Innanzitutto un saluto a tutti i frequentatori di questo NG, che ho
scoperto da poco e che seguo con interesse. Mi chiamo Andrea e ho 31
anni, poco piu' dell'autore di questo post, e a quanto pare abbiamo lo
Post by Texfaccio fatica a farmi rispettare perchè ho sempre paura di essere in
torto, e ho sempre il timore di poter offendere le persone. Troppo
spesso mi capita che vengo "attaccato" verbalmente ma non ho mai la
classica risposta pronta da dare...
Anche io condivido il tuo stato d'animo quando vengo aggredito
verbalmente: non riesco a trovar subito il modo di far valere le mie
ragioni, sicche' alla fine sembra quasi che sia io quello in torto che
si deve giustificare. Questo mi capita quando chi mi attacca e' in mala
fede e segue il principio per cui la miglior difesa e' l'attacco. Ti
faccio un esempio: il professore con cui ho fatto il dottorato era il
tipico barone che scaricava tutte le sue responsabilita' su noi
assistenti. Quando qualcosa non andava per il verso giusto (tipicamente
qualche scadenza che non riuscivamo a rispettare a causa di sue
dimenticanze) allora entrava urlando e minacciando. E a quel punto,
patatrac. Ribattere mi risultava difficilissimo.
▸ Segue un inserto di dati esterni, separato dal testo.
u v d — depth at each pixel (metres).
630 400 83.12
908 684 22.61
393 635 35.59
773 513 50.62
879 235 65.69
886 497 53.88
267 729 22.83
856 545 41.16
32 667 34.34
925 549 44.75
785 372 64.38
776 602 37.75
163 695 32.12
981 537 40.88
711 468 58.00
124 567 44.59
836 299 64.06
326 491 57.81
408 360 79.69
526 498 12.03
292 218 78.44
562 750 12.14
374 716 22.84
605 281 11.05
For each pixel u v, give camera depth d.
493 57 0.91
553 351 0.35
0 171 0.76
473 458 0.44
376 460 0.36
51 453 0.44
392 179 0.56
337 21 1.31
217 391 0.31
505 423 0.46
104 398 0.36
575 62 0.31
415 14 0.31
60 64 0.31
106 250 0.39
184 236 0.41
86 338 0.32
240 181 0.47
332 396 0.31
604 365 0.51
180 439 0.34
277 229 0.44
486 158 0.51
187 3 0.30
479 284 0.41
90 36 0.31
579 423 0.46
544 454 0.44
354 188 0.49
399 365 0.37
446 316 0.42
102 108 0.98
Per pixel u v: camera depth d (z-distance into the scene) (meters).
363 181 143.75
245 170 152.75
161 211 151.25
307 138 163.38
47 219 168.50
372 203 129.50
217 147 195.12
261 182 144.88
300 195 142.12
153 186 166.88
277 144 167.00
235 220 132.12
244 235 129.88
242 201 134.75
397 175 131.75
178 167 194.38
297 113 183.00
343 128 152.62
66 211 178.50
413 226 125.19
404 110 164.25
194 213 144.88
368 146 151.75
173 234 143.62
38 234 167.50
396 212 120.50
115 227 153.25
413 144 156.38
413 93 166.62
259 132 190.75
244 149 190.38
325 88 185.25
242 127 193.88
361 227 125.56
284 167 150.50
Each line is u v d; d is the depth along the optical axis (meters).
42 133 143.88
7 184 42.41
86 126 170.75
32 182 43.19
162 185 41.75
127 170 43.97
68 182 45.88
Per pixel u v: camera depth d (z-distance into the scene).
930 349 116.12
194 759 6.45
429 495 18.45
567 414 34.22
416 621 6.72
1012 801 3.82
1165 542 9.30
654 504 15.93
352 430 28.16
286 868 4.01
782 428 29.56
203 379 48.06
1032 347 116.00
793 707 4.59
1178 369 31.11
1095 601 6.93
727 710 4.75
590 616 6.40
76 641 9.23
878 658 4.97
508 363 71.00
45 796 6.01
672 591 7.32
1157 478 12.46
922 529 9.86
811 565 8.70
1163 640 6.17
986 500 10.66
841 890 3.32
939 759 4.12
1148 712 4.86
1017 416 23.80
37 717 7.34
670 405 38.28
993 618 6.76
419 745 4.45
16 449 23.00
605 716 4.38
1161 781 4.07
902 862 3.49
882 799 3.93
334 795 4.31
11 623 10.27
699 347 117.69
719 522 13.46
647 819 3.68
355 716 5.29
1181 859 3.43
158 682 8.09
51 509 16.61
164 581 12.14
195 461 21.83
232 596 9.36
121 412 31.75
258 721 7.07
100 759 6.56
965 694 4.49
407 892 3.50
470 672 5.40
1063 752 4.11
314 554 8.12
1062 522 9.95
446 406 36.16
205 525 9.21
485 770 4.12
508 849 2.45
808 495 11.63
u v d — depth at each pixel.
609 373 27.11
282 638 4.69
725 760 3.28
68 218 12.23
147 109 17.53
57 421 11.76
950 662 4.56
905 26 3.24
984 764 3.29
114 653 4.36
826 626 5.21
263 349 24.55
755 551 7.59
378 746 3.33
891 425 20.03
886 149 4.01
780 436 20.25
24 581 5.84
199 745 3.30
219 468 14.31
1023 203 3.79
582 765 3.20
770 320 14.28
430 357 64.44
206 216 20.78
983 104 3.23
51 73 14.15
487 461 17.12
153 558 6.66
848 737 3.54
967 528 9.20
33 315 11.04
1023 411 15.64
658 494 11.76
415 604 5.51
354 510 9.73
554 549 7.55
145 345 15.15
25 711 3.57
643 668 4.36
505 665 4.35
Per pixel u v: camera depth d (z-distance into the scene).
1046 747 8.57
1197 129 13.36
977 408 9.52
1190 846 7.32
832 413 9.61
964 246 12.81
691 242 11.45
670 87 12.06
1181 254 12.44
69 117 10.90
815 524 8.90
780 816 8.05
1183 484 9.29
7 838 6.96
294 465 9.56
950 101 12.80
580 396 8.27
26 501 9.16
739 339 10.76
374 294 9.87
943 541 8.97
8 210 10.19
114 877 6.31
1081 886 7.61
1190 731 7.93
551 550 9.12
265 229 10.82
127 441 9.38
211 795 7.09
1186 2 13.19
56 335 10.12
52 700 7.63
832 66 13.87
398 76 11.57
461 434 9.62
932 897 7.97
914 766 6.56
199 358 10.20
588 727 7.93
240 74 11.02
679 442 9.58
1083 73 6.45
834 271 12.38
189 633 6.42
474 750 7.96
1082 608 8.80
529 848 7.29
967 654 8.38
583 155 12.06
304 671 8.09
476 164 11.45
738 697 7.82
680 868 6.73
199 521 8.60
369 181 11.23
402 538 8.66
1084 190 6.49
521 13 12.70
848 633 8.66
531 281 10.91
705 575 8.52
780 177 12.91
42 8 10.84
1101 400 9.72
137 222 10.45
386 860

Cercando di capire il perche' del mio comportamento, mi sono reso conto
che la mia prima reazione davanti alle sue accuse era questa: "Io non
accuserei mai una persona di qualcosa di cosi' rilevante senza averne
fondati e validi motivi: evidentemente ho realmente mancato in
qualcosa". Inutile dire che questa riflessione mi faceva perdere quei 2
secondi seguenti all'accusa nei quali e' fondamentale rispondere
fermamente; al contrario, io chiedevo spiegazioni sull'accaduto
timoroso di aver sbagliato qualcosa.
Ma non solo: visto che la mia "mitezza" era considerata un segnale di
vittoria per lui, allora continuava la sua accusa rincarando la dose
sia dal punto di vista della forma (aumentava il tono di voce) sia
della sostanza (iniziava a paventare terribili conseguenze, tipo meno
soldi per tutti i membri del laboratorio).
Da questa esperienza ho imparato che in una discussione con persone dal
carattere piu' o meno prepotente e' spesso deleterio partire da una
posizione in cui si chiede "perche' io sbaglierei?". Meglio piuttosto
ribadire di credere nella propria posizione e invece chiedere all'altro
"perche' tu avresti ragione?". In questo modo non ci si impunta
eliminando ogni dialogo, ma si fa capire all'altro che non bastera'
alzare la voce ha la possibilita' di avere un confronto da cui poi si
uscirebbe a testa alta sia avendo ragione, sia avendo torto
(naturalmente presupponendo la propria buona fede); allo stesso tempo,
pero', si evita di partire dalla posizione dell'accusato che deve
giustificare le proprie (presunte) mancanze.